The article is worth reading. It's based on Mahler, Rozema, Fisher, Vermeyden, Resch, Wiseman, Steinberg - Experimental nonlocal and surreal Bohmian trajectories,
http://advances.sciencemag.org/content/2/2/e1501466.full .
To the lazy, here is a summary on lay terms (it isn't my field):
Quantum mechanics causes serious problems. It's not just the question of particles we can't find until we look at them (as the article says), but also the problem of particles that purportedly can be at different places at the same time.
Well, contrary to quantum theory that is fully indeterministic, classic physics on gravity is fully deterministic.
But gravity also must work on the sub-atomic level (they are still searching for the so-called gravitons, particles that are the vehicles of gravity on sub-atomic level), since when, for instance, a star attracts a planet, that attraction must work on all the sub-atomic particles of the planet also.
So, how can quantum mechanics be right when gravity, which has also to work (they don't know how) on sub-atomic level, is fully deterministic?
If all the sub-atomic particles are undetermined and can have bizarre effects/movements, how came we never see bizarre events on the supra-atomic level?
Well, the article writes about an old theory, the Broglie–Bohm theory, which says quantum mechanics is wrong. Sub-atomic particles can be also determined, if we have information about the initial state of the system and applied the accepted equation/wave function.

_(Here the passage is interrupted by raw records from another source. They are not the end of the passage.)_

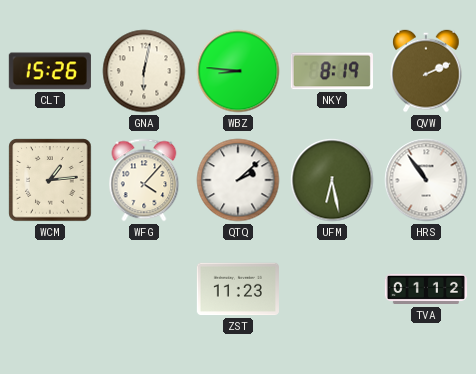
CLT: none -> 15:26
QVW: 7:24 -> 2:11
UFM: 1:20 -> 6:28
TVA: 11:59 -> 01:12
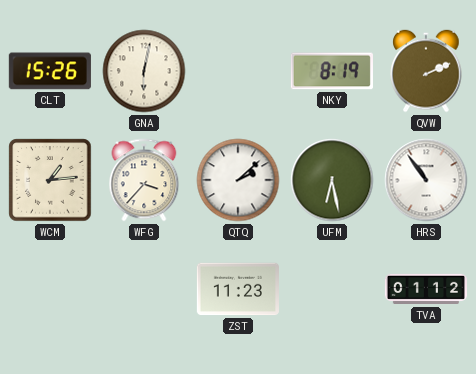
WBZ: 8:46 -> none
WFG: 4:07 -> 3:37
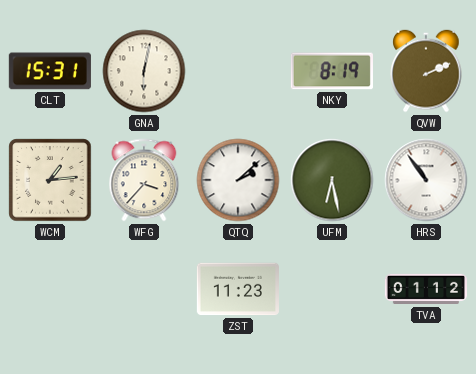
CLT: 15:26 -> 15:31
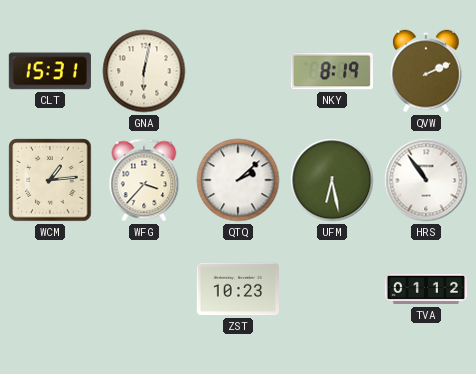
ZST: 11:23 -> 10:23
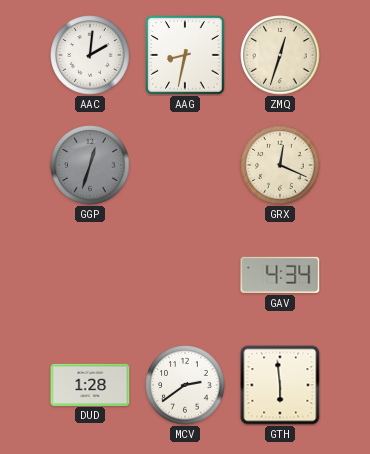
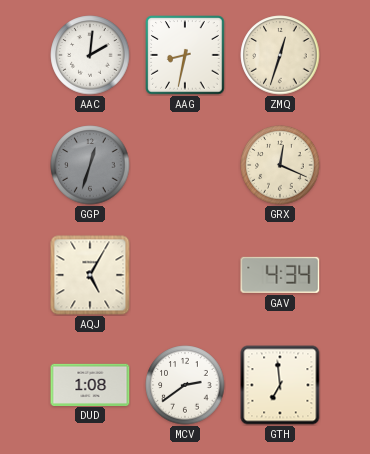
AQJ: none -> 5:05
DUD: 1:28 -> 1:08
GTH: 5:59 -> 6:59
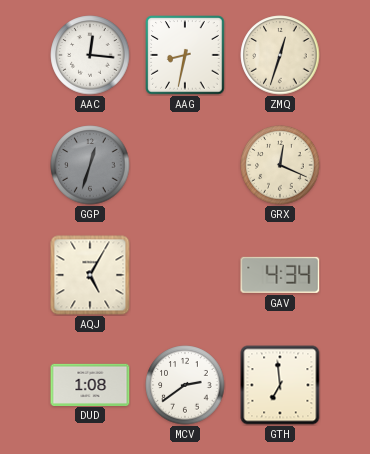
AAC: 2:01 -> 12:16
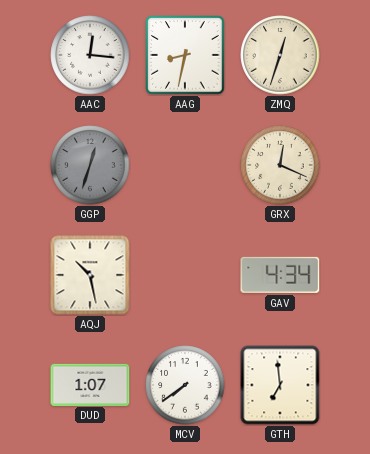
AQJ: 5:05 -> 10:28
DUD: 1:08 -> 1:07
MCV: 2:39 -> 7:39
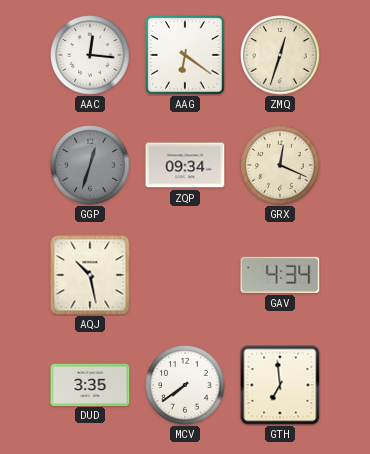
AAG: 8:32 -> 6:21
ZQP: none -> 09:34
DUD: 1:07 -> 3:35
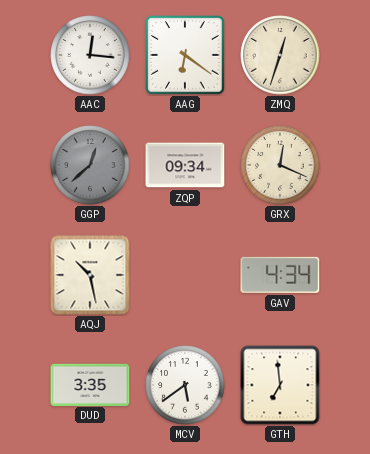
GGP: 12:33 -> 12:38
MCV: 7:39 -> 5:39
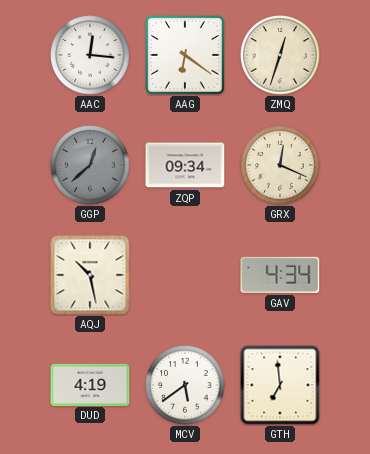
DUD: 3:35 -> 4:19
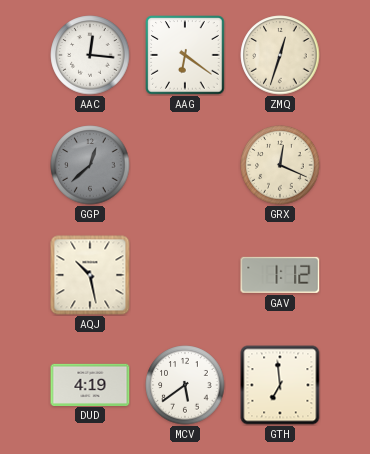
ZQP: 09:34 -> none
GAV: 4:34 -> 1:12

Problems of the Broglie–Bohm theory were highlighted on an 1992 paper (known as ESSW), saying it would also force to conclude that sub-atomic particles could have surreal moves, since electrons or photons would appear as well to cross on two different places at the same time, like more or less quantum mechanics says.
But the article summarized mentions the above quoted 2016 article saying that this 1992 paper is wrong, that Broglie–Bohm mechanics is deterministic and that doesn't force to accept surreal movements.
That the conclusion on the surreal moves was based on the still bizarre entangled effect (particles connected, even at very far distances, seemed to know at all times where the other was and what was happening to it: see, for instance
http://www.wired.com/2016/05/simple-yes-simple-guide-quantum-entanglement/) and that the surreal movement of the first particle was figured out only based on what the other particle said about the movement of the first particle.
Well, contrary to what has been said, it seems that the information each particle knows about the other isn't trustworthy at long distances.
As the distance between the particles grows, one particle starts giving wrong information about the other, creating the impression that the other particle crossed on two different places at the same time.
If truth, this paper, and the experiment on which it is based, also seems to helps solving the problem of how particles so far away could be informed about each other without communicate at speeds faster than light.
If distance makes them give wrong information, perhaps they can't communicate faster than light.